Biography: Yochai Birnbaum & Yumei Ye

Abstract

We assessed whether the SGLT-2 inhibitor dapagliflozin (Dapa) attenuates the upregulation of the cardiac Na+/H+ exchanger (NHE-1) in-vitro in mouse cardiofibroblasts stimulated with lipopolysaccharides (LPS) and whether this effect is dependent on adenosine monophosphate kinase (AMPK) activation.

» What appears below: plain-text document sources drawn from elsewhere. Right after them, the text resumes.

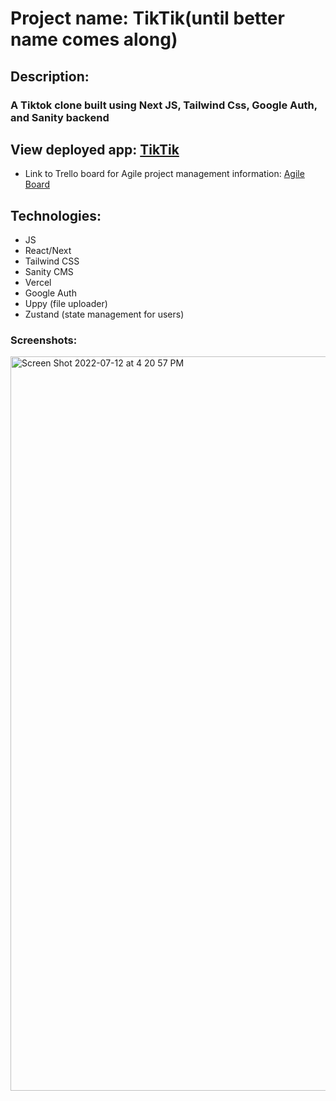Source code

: # Project name: TikTik(until better name comes along)

## Description:

### A Tiktok clone built using Next JS, Tailwind Css, Google Auth, and Sanity backend

## View deployed app: [TikTik](https://tiktik-app-tau.vercel.app/)

- Link to Trello board for Agile project management information:
  [Agile Board](https://trello.com/b/S5tAOfw5/tiktik)

## Technologies:

- JS
- React/Next
- Tailwind CSS
- Sanity CMS
- Vercel
- Google Auth
- Uppy (file uploader)
- Zustand (state management for users)

### Screenshots:

<img width="1175" alt="Screen Shot 2022-07-12 at 4 20 57 PM" src="https://user-images.githubusercontent.com/5303892/178614790-cbb30597-89f6-4eb2-a23b-08358fa3a85c.png">
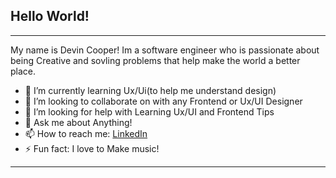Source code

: ## Hello World! 

-------------
My name is Devin Cooper! Im a software engineer who is passionate about being Creative and sovling problems that help make the world a better place.


- 🌱 I’m currently learning Ux/Ui(to help me understand design)
- 👯 I’m looking to collaborate on with any Frontend or Ux/UI Designer 
- 🤔 I’m looking for help with Learning Ux/UI and Frontend Tips 
- 💬 Ask me about Anything!
- 📫 How to reach me: [LinkedIn](https://www.linkedin.com/in/devin-d-cooper/)
- ⚡ Fun fact: I love to Make music! 
--------------
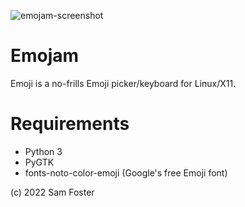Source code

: ![emojam-screenshot](https://user-images.githubusercontent.com/261501/167248068-0d346c64-5123-4bcd-b62f-a4cfb62e19d7.png)

# Emojam
Emoji is a no-frills Emoji picker/keyboard for Linux/X11.

# Requirements
* Python 3
* PyGTK
* fonts-noto-color-emoji (Google's free Emoji font)

(c) 2022 Sam Foster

Mouse cardiofibroblasts were exposed for 16 hours to Dapa (0.4 μM), AMPK activator [A769662 (10 μM)], AMPK inhibitor [compound C (CC) (10 μM), an SGLT1 and SGLT2 inhibitor [phlorizin (PZ) (100 μM)], Dapa+CC, or Dapa+PZ, and then stimulated with LPS (10 ng/ml) for three hours. NHE-1 mRNA levels were assessed by rt-PCR and total AMPK, phosphorylated-AMPK (P-AMPK), NHE-1 and heat shock protein-70 (Hsp70) protein levels in the whole cell lysate by immunoblotting. In addition, NHE-1 protein levels attached to Hsp70 were assessed by immunoprecipitation. Exposure to LPS significantly reduced P-AMPK levels in the cardiofibroblasts. A769662 and Dapa equally increased P-AMPK. The effect was blocked by CC. Phlorizin had no effect on P-AMPK. LPS exposure significantly increased NHE-1 mRNA levels. Both Dapa and A769662 equally attenuated this increase. The effect of Dapa was blocked with CC. Interestingly, none of the compounds significantly affected NHE-1 and Hsp70 protein levels in the whole cell lysate. However, LPS significantly increased the concentration of NHE-1 attached to Hsp70. Both Dapa and A769662 attenuated this association and CC blocked the effect of Dapa. Again, phlorizin had no effect and did not alter the effect of Dapa. Dapa increases P-AMPK in cardiofibroblasts exposed to LPS. Dapa attenuated the increase in NHE-1 mRNA and the association between NHE-1 and Hsp70. This effect was dependent on AMPK.